ANN, or artificial neural network, is the broad family name. RNN is one type inside that family. So an RNN is not separate from neural networks. It is a specialized design choice for sequence data.

That relationship clears up a lot of beginner confusion:

  • ANN: broad category
  • RNN: ANN built for ordered data
  • LSTM and GRU: key RNN variants
  • CNN: ANN built for image-like or grid-like data

If you want to zoom out from architecture design and look at how machine systems differ from human reasoning, MindoxAI’s piece on AI vs Human Intelligence is a useful broader-context read.

Final Thoughts

The clearest way to understand recurrent neural networks is to focus on the problem they solve. Some data only makes sense when you keep track of what came before. Language works that way. Speech works that way. Time series works that way too.

Once that idea clicks, the rest becomes easier. An RNN reads one step at a time, carries forward a hidden state, learns from sequence-level errors, and becomes useful when order matters. From there, LSTM and GRU stop feeling like random extra terms and start looking like what they really are: practical ways to help recurrent networks handle longer, messier sequences.

FAQ
What is an RNN in deep learning?
An RNN in deep learning is a neural network that processes ordered data step by step and carries forward a hidden state so earlier inputs can influence later outputs.
How is an RNN different from a regular neural network?
A regular feedforward neural network usually treats the input more like a fixed snapshot.
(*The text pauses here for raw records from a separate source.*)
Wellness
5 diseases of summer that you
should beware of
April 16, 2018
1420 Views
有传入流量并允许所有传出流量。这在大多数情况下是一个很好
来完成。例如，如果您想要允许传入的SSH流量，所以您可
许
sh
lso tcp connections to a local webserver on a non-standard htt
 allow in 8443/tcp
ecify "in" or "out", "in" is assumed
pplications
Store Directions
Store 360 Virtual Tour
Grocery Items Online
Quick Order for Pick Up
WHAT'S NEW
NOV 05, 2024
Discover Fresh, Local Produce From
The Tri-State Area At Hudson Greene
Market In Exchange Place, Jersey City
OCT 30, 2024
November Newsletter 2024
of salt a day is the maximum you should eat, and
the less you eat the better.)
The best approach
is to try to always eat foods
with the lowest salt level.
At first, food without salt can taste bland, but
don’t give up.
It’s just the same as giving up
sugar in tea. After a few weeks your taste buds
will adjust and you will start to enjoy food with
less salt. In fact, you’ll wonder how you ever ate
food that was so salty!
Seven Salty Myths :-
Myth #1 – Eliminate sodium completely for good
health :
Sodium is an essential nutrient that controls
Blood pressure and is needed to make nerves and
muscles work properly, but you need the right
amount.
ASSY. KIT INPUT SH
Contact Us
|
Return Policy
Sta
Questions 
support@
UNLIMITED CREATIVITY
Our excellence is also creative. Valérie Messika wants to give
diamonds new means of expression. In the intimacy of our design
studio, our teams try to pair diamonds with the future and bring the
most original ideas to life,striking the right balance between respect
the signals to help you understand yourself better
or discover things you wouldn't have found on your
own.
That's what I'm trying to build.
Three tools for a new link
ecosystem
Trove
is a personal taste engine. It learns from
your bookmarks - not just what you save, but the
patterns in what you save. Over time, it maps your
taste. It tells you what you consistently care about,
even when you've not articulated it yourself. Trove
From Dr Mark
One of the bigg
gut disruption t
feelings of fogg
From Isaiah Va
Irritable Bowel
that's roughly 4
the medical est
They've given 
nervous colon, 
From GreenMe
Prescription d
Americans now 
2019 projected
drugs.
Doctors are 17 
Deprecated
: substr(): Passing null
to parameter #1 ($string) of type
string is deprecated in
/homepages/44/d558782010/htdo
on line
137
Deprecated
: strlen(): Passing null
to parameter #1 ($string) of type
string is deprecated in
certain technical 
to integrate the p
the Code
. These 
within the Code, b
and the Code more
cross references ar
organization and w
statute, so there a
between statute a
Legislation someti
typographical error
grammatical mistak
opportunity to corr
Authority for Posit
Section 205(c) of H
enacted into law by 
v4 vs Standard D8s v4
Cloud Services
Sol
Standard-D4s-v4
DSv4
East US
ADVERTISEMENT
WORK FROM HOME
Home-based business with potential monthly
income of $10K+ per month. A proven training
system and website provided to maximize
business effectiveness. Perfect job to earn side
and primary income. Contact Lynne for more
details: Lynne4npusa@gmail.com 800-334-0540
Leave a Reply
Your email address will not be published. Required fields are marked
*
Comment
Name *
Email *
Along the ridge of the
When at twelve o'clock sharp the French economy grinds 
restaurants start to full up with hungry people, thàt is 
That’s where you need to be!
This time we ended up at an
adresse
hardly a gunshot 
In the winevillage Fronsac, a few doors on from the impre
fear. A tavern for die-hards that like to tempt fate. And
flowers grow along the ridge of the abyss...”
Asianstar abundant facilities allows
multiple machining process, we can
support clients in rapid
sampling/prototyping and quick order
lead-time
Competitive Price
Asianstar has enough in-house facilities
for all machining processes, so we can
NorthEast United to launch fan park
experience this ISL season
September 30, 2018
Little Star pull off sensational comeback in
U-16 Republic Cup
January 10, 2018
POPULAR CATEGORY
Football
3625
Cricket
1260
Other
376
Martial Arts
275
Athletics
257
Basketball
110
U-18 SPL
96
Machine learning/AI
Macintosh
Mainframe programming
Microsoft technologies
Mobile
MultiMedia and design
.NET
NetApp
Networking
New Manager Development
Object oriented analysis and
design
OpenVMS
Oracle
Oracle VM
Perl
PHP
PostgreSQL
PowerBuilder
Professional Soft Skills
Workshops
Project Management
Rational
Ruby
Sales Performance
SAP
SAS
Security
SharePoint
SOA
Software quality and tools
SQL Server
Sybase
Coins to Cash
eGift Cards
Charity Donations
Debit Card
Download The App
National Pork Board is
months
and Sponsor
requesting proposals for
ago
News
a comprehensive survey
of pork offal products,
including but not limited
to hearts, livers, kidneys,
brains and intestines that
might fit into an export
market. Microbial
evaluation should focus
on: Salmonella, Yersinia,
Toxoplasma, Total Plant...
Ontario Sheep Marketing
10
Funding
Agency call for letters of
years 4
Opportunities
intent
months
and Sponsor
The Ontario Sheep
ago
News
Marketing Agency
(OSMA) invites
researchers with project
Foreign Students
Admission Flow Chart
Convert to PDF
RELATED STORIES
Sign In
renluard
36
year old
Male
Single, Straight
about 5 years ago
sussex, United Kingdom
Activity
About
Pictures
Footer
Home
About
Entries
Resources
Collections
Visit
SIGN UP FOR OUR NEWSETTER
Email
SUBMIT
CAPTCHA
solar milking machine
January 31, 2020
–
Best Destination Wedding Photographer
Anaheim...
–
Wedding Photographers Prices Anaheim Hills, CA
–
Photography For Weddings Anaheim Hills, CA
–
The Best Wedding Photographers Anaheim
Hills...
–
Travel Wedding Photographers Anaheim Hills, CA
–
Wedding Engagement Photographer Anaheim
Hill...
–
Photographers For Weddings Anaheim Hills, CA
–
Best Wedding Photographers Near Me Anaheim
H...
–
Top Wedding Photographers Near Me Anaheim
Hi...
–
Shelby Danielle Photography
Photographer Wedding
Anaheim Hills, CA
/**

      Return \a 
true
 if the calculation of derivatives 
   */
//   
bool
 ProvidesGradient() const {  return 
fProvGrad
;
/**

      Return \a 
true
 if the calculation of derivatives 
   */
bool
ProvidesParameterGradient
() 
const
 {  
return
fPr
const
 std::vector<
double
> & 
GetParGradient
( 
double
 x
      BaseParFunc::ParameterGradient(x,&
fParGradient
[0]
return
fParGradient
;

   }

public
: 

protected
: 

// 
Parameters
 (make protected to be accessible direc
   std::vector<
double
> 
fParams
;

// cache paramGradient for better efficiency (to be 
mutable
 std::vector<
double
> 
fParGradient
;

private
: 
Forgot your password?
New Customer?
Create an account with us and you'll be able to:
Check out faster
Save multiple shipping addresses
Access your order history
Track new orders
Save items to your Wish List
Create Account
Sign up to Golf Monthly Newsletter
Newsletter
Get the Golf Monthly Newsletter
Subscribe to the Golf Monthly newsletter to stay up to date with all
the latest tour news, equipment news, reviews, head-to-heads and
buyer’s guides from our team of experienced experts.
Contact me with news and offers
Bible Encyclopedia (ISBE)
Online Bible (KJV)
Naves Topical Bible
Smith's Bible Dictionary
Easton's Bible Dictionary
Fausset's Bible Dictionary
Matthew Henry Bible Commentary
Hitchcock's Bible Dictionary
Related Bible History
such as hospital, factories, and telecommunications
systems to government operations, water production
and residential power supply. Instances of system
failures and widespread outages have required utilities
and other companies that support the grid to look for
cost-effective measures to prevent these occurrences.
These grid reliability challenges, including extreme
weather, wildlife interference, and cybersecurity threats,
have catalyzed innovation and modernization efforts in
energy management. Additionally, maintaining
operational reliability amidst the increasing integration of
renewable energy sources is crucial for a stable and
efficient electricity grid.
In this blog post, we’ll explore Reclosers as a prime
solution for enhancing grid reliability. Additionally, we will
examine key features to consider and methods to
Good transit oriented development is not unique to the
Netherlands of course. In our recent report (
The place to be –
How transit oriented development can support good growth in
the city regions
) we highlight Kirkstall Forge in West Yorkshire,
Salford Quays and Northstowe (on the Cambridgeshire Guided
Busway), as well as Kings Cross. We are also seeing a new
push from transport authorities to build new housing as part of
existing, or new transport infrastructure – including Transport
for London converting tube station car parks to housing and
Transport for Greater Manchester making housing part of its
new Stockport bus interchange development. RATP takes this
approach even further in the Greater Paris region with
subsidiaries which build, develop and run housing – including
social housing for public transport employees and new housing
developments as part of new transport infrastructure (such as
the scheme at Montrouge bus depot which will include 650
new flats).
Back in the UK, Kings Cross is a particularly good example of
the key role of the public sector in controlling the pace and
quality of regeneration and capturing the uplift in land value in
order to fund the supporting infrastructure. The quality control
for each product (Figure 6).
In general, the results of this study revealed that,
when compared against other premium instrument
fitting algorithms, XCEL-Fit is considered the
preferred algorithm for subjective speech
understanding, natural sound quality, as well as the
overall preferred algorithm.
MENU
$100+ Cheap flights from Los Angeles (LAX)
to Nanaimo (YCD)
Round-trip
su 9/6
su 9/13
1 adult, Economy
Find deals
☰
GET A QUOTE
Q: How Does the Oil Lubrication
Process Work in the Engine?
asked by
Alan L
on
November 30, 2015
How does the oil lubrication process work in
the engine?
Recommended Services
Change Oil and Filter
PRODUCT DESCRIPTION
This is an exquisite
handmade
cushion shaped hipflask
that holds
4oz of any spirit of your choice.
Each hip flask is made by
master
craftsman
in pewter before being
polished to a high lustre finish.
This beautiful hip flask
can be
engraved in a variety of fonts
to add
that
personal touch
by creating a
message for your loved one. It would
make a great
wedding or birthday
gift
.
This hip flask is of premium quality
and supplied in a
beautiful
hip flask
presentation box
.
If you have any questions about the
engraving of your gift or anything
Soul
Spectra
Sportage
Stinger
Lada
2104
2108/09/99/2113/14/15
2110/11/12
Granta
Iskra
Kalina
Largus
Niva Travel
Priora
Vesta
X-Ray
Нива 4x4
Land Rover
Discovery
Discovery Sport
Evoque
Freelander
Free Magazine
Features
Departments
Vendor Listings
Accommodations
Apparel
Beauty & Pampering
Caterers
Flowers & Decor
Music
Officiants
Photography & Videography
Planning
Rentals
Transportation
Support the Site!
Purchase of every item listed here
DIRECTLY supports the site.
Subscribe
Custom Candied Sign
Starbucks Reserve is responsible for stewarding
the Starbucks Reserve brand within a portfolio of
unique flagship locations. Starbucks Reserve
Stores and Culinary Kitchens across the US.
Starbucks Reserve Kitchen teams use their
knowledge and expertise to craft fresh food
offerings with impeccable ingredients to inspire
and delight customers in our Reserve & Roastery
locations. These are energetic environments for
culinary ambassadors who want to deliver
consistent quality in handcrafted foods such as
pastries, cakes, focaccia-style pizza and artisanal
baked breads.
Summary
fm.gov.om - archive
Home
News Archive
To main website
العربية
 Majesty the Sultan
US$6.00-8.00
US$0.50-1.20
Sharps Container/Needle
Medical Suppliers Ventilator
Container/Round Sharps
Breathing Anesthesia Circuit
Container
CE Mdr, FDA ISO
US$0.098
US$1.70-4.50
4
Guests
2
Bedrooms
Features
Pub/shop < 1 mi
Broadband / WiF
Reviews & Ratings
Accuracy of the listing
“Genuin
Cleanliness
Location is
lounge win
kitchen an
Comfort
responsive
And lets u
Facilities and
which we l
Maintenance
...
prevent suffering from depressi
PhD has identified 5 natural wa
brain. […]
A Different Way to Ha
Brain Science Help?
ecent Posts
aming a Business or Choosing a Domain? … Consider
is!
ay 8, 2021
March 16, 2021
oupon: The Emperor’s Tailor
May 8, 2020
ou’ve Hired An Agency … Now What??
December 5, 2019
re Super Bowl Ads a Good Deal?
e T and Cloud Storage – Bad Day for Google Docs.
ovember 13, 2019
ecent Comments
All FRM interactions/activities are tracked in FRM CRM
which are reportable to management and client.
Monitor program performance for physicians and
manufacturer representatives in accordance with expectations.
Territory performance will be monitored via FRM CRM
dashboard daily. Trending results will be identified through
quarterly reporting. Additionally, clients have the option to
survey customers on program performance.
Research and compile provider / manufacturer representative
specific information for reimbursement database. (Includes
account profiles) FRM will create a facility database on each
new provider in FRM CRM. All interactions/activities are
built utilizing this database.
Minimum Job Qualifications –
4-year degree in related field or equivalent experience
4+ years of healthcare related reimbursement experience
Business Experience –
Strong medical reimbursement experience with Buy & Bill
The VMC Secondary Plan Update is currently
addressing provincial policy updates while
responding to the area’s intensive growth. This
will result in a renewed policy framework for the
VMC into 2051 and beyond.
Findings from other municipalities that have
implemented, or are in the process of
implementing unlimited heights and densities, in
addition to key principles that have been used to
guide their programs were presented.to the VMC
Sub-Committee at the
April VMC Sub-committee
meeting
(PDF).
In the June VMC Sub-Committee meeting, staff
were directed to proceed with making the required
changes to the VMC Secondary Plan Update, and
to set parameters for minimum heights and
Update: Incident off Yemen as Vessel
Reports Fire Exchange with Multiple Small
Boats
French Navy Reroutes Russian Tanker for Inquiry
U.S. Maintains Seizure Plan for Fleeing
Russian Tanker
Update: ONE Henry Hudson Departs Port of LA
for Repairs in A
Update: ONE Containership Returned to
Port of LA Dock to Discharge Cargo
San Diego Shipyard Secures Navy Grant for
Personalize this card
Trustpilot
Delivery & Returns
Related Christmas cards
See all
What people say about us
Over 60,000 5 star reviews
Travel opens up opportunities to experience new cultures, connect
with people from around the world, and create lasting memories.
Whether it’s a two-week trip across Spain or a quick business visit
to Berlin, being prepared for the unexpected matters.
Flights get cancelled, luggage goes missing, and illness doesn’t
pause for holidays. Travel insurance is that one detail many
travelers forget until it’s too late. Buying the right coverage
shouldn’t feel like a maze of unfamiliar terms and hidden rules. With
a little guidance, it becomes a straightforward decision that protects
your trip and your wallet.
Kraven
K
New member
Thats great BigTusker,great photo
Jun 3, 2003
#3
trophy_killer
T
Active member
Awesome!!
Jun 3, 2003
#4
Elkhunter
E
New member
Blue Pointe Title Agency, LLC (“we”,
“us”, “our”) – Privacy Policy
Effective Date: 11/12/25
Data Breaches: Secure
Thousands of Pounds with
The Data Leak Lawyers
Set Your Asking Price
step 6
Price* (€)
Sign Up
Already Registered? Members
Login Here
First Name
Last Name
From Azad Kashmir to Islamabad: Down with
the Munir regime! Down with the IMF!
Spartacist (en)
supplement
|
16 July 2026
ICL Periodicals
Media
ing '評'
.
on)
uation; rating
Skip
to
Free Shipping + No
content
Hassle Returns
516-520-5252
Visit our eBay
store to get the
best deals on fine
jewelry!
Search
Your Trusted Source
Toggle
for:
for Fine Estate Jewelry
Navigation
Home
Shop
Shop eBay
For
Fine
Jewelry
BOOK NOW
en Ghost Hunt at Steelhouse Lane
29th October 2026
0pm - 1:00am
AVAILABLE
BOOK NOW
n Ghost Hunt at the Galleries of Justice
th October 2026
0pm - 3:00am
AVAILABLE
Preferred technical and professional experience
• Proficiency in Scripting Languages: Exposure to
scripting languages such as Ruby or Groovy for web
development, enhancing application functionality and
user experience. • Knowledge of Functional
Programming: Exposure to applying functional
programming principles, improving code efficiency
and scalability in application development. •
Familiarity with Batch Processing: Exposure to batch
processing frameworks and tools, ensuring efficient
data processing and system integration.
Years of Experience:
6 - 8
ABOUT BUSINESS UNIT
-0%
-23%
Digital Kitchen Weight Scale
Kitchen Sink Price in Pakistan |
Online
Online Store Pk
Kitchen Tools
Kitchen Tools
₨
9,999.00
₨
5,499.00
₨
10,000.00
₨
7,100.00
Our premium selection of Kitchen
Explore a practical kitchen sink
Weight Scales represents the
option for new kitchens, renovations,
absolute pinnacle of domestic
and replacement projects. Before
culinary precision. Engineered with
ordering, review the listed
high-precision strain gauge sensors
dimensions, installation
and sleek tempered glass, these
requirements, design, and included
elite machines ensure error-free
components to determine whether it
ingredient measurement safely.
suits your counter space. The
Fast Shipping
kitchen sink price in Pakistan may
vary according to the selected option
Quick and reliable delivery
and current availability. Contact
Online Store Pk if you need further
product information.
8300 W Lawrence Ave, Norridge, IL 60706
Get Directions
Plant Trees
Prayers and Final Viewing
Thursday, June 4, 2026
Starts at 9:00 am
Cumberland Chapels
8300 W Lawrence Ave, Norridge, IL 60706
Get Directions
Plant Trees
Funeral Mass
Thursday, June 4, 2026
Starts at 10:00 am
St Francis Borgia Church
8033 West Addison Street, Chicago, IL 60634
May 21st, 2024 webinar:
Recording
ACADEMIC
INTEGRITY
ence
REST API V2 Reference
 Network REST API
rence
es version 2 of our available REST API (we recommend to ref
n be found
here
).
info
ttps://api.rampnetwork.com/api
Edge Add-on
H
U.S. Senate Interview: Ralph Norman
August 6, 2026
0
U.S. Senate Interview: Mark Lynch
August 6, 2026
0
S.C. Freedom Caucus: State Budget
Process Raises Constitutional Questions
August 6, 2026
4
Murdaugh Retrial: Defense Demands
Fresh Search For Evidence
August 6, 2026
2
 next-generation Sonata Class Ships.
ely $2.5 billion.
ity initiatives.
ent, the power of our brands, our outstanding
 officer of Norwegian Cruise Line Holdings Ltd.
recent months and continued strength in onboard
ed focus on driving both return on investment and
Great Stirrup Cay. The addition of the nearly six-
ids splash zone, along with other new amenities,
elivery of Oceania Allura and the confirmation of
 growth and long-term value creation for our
An RNN is built to process sequences and keep context across timesteps.
Are LSTM and GRU types of RNN?
Yes. LSTM and GRU are recurrent neural network variants created to handle longer dependencies better than a basic or vanilla RNN.
Can RNNs be used for time series?
Yes. RNNs can be used for time series because earlier values often help explain later ones. Forecasting traffic, weather, energy use, and sensor readings are common examples.
What is backpropagation through time?
Backpropagation through time is the training method used for recurrent networks. The model is unrolled across the sequence, and the error signal is sent backward through those timesteps so the shared weights can be updated.